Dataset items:
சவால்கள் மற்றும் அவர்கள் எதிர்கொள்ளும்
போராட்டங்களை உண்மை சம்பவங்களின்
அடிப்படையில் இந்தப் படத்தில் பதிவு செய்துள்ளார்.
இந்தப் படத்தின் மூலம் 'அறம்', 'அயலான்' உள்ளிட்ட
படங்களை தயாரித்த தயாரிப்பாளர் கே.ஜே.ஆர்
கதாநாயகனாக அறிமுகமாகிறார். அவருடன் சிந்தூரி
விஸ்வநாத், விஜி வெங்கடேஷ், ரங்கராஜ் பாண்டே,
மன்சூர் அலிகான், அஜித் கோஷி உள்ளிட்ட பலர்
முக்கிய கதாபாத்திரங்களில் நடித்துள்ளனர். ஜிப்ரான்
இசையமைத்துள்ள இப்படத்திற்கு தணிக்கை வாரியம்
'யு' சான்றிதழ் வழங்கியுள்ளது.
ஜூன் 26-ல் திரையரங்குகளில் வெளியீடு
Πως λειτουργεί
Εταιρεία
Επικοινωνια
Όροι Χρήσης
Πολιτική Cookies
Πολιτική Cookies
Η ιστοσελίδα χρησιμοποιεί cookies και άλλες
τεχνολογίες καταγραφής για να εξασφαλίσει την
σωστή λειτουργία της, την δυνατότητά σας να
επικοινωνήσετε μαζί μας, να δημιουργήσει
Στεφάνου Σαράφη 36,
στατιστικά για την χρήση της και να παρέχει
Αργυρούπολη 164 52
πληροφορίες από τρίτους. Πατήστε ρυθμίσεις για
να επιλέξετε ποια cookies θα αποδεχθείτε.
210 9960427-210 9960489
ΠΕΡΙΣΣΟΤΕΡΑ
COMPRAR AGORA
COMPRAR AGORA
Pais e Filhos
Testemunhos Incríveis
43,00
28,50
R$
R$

### YOUR OBJECTIVE
Write out every line of the listing above, keeping each character and line break as it is.

### TASK ANSWER
சவால்கள் மற்றும் அவர்கள் எதிர்கொள்ளும்
போராட்டங்களை உண்மை சம்பவங்களின்
அடிப்படையில் இந்தப் படத்தில் பதிவு செய்துள்ளார்.
இந்தப் படத்தின் மூலம் 'அறம்', 'அயலான்' உள்ளிட்ட
படங்களை தயாரித்த தயாரிப்பாளர் கே.ஜே.ஆர்
கதாநாயகனாக அறிமுகமாகிறார். அவருடன் சிந்தூரி
விஸ்வநாத், விஜி வெங்கடேஷ், ரங்கராஜ் பாண்டே,
மன்சூர் அலிகான், அஜித் கோஷி உள்ளிட்ட பலர்
முக்கிய கதாபாத்திரங்களில் நடித்துள்ளனர். ஜிப்ரான்
இசையமைத்துள்ள இப்படத்திற்கு தணிக்கை வாரியம்
'யு' சான்றிதழ் வழங்கியுள்ளது.
ஜூன் 26-ல் திரையரங்குகளில் வெளியீடு
Πως λειτουργεί
Εταιρεία
Επικοινωνια
Όροι Χρήσης
Πολιτική Cookies
Πολιτική Cookies
Η ιστοσελίδα χρησιμοποιεί cookies και άλλες
τεχνολογίες καταγραφής για να εξασφαλίσει την
σωστή λειτουργία της, την δυνατότητά σας να
επικοινωνήσετε μαζί μας, να δημιουργήσει
Στεφάνου Σαράφη 36,
στατιστικά για την χρήση της και να παρέχει
Αργυρούπολη 164 52
πληροφορίες από τρίτους. Πατήστε ρυθμίσεις για
να επιλέξετε ποια cookies θα αποδεχθείτε.
210 9960427-210 9960489
ΠΕΡΙΣΣΟΤΕΡΑ
COMPRAR AGORA
COMPRAR AGORA
Pais e Filhos
Testemunhos Incríveis
43,00
28,50
R$
R$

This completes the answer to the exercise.